15.3220 · Motion · 2015-03-19
Département des finances
Liquidé
Wortlaut
Le Conseil fédéral est chargé de prévoir, dans la loi sur les banques, la possibilité d'émettre des bons de participation pour les banques constituées sous la forme d'une coopérative.
Begründung
En vertu de la législation "too big to fail", les banques doivent prendre un certain nombre de mesures, telles que l'augmentation des fonds propres. Les banques constituées sous la forme d'une coopérative sont expressément mentionnées dans la loi sur les banques, aussi sont-elles soumises aux normes "too big to fail". Le Tribunal fédéral a souligné que la législation en vigueur exclut l'émission de bons de participation. Il faut donc modifier la loi pour créer une nouvelle catégorie de capitaux. Or cette nécessité est donnée par les exigences en matière de fonds propres auxquelles les banques systémiques doivent satisfaire. La création de capital par l'émission de bons de participation garantit la neutralité concurrentielle entre les banques coopératives et les banques systémiques constituées sous le régime de la société anonyme. L'avantage pour la place financière suisse serait indiscutable, car elle pourrait ainsi compter sur davantage de stabilité et de sécurité et sur l'élimination d'un facteur de distorsion de la concurrence.
Antrag des Bundesrates
Le Conseil fédéral propose de rejeter la motion.

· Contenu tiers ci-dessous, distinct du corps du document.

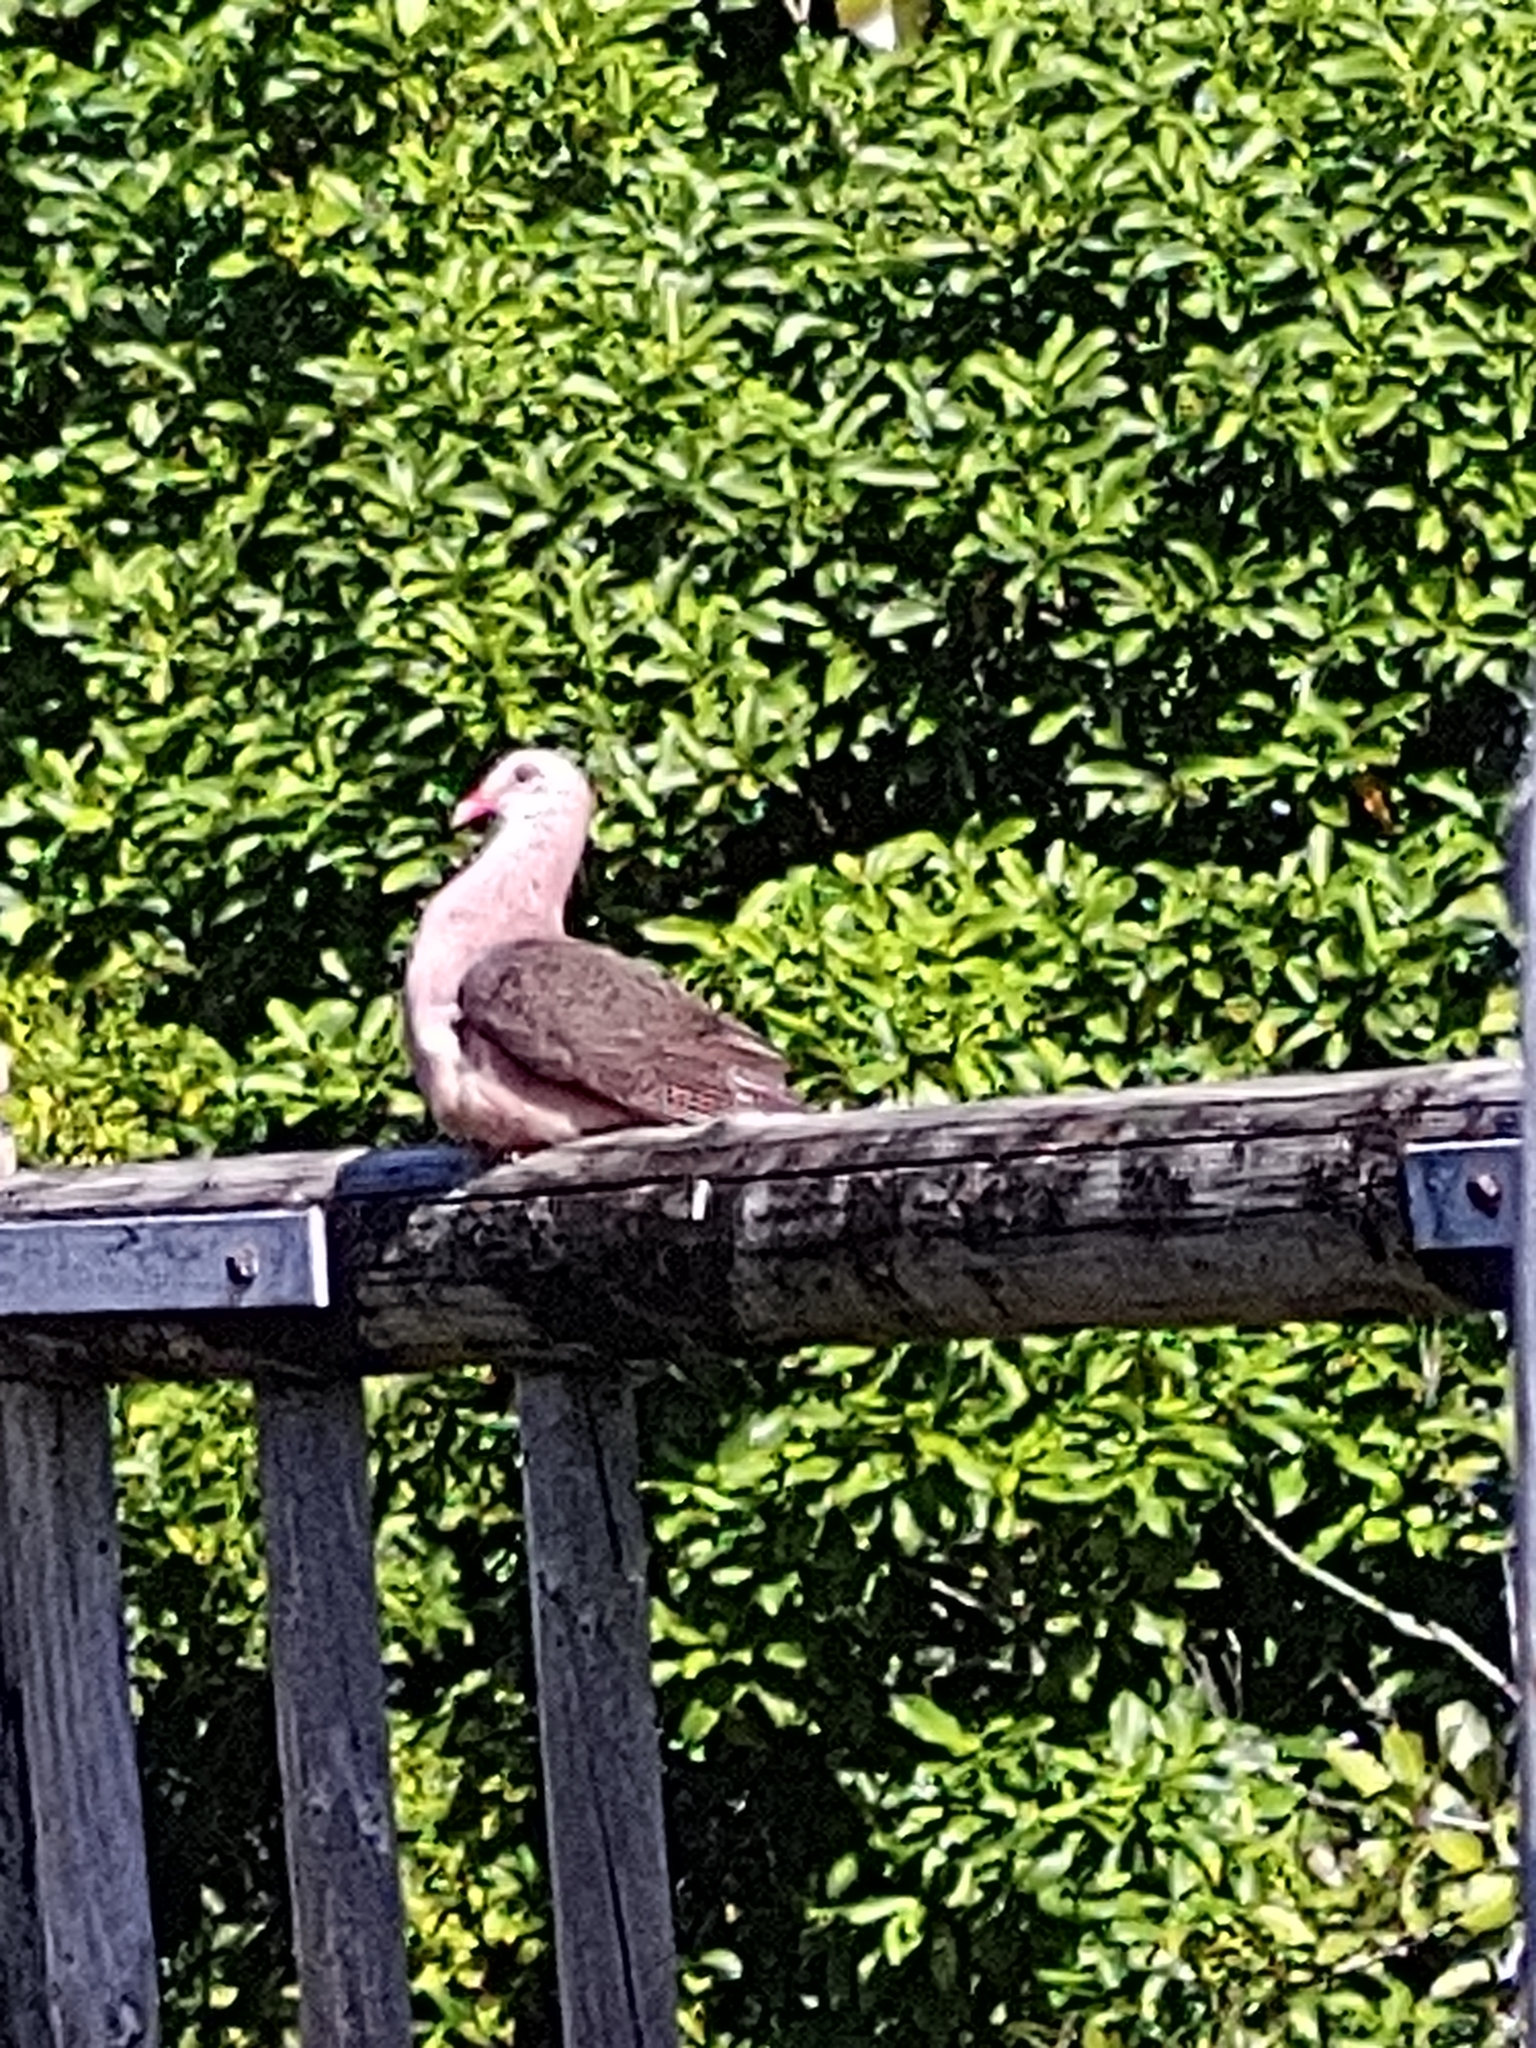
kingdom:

Stellungnahme des Bundesrates
La législation concernant les banques trop grandes pour être mises en faillite fixe non seulement des prescriptions en matière d'accroissement des fonds propres, mais prévoit également à cette fin des moyens particuliers de financement. L'art. 11, al. 2, de la loi sur les banques prévoit, notamment pour les banques telles que les coopératives qui ne peuvent augmenter leur base de fonds propres au moyen d'un capital-participation, un instrument destiné à la constitution de fonds de tiers substitutifs de fonds propres, sous la forme d'emprunts dits assortis d'un abandon de créance. Conformément aux prescriptions relatives aux fonds propres, ces emprunts peuvent être pris en compte, selon leur structure, en tant que fonds propres de base supplémentaires (AT1) ou fonds propres complémentaires (T2). En outre, les coopératives peuvent, en vertu de la loi sur la fusion, se transformer en sociétés anonymes et constituer ensuite un capital-participation. À ce sujet, le Conseil fédéral a déjà précisé, dans son message concernant la révision du Code des obligations (droit de la société à responsabilité limitée ; adaptation des droits de la société anonyme, de la société coopérative, du registre du commerce et des raisons de commerce), qu'il convient de choisir la forme juridique appropriée de la société anonyme lorsqu'il est prévu de créer une participation sans droit de vote au capital-risque de la société (FF 2002 3045). Au regard de ces possibilités, les règles applicables aux banques trop grandes pour être mises en faillite n'engendrent dans la législation actuelle aucune distorsion de concurrence au détriment des banques coopératives, qui bénéficient de suffisamment d'autres moyens pour accroître leur base de fonds propres.
Comme le mentionne l'auteur de la motion, le Tribunal fédéral a récemment rejeté, en vertu du droit actuel, l'émission de bons de participation par les sociétés coopératives, dans le cadre d'une procédure initiée par une banque organisée sous la forme d'une société coopérative (ATF 140 III 206). L'analyse par le Tribunal fédéral de la réglementation applicable aux coopératives met en évidence les profondes différences entre ces dernières et les sociétés anonymes en matière de droits patrimoniaux et sociaux. L'instauration d'un capital-participation pour les coopératives n'est en ce sens pas possible.
Selon les considérations du Tribunal fédéral, des dispositions particulières devraient être adoptées afin de protéger les participants contre des abus ou des traitements arbitraires de la part des sociétaires et les dispositions du Code des obligations relatives aux coopératives devraient être révisées. Le groupe de réflexion "Droit des sociétés" institué par le Conseil fédéral exprimait déjà un avis similaire dans son rapport du 24 septembre 1993 (p. 61). Il serait par conséquent inapproprié d'offrir, par une modification de la loi sur les banques, la possibilité de se doter d'un capital-participation à la seule banque coopérative d'importance systémique.
Une modification législative des possibilités de capitalisation devrait également bénéficier aux coopératives non bancaires et ne pourrait ainsi intervenir que dans le cadre d'une révision du Code des obligations s'inscrivant dans une approche globale.
Le Conseil fédéral propose de rejeter la motion.